RECORDS FOR THE EXERCISE:
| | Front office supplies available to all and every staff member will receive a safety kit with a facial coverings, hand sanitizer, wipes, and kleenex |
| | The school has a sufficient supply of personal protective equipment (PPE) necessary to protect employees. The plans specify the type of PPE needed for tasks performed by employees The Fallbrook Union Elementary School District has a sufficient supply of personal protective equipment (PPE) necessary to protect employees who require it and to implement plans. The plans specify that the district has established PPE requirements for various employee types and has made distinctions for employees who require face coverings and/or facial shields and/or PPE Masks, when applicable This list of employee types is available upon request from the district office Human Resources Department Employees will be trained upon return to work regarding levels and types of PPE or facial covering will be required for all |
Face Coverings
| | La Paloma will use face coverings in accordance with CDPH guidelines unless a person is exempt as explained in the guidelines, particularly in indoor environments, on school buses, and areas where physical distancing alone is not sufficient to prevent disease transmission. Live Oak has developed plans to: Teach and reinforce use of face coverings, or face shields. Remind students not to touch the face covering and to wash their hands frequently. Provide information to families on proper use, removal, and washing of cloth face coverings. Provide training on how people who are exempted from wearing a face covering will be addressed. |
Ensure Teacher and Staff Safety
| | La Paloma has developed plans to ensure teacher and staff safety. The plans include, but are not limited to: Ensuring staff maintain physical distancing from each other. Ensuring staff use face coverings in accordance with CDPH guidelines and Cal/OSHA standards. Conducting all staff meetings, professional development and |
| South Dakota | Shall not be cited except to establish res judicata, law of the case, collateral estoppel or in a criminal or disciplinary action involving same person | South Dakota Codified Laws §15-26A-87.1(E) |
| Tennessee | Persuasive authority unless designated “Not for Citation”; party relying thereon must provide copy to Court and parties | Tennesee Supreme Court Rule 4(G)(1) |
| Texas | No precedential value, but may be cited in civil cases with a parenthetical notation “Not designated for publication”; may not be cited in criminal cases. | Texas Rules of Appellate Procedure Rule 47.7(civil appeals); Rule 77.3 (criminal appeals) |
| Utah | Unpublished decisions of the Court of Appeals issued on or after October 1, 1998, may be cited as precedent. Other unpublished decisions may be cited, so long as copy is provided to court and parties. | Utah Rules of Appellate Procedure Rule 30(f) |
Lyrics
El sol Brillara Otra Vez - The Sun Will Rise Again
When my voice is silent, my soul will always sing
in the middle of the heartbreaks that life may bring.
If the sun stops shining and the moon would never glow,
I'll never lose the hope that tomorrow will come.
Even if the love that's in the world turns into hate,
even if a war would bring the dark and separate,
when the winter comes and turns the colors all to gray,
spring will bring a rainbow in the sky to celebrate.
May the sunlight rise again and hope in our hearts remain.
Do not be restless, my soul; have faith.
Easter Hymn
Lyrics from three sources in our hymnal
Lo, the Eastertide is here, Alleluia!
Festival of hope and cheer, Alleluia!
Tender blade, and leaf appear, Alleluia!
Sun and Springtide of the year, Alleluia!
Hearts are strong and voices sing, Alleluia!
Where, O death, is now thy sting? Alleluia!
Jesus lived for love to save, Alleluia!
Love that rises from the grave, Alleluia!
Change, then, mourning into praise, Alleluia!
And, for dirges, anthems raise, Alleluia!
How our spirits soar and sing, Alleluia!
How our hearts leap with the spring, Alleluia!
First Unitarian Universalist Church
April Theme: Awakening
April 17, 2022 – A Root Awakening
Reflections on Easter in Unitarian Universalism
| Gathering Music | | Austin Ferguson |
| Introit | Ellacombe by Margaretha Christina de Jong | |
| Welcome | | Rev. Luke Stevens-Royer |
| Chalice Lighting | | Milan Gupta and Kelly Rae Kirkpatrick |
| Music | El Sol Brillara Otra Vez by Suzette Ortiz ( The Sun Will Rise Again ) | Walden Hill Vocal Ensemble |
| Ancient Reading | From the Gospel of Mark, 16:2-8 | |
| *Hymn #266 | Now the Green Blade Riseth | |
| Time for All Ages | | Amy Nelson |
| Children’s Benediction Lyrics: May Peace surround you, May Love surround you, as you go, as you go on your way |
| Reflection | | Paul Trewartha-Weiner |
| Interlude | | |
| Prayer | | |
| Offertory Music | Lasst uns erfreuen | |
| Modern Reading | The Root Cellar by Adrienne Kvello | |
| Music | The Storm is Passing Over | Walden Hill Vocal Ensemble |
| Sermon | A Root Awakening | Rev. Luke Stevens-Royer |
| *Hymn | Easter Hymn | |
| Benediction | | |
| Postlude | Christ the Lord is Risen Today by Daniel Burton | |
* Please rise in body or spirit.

WHAT IS BEING ASKED:
Would you please write out, exactly and with no other lines, the stretch of the listing above from the line containing "Festival of hope and cheer, Alleluia!" through the line containing "How our hearts"?

ANSWER BOX:
Festival of hope and cheer, Alleluia!
Tender blade, and leaf appear, Alleluia!
Sun and Springtide of the year, Alleluia!
Hearts are strong and voices sing, Alleluia!
Where, O death, is now thy sting? Alleluia!
Jesus lived for love to save, Alleluia!
Love that rises from the grave, Alleluia!
Change, then, mourning into praise, Alleluia!
And, for dirges, anthems raise, Alleluia!
How our spirits soar and sing, Alleluia!
How our hearts leap with the spring, Alleluia!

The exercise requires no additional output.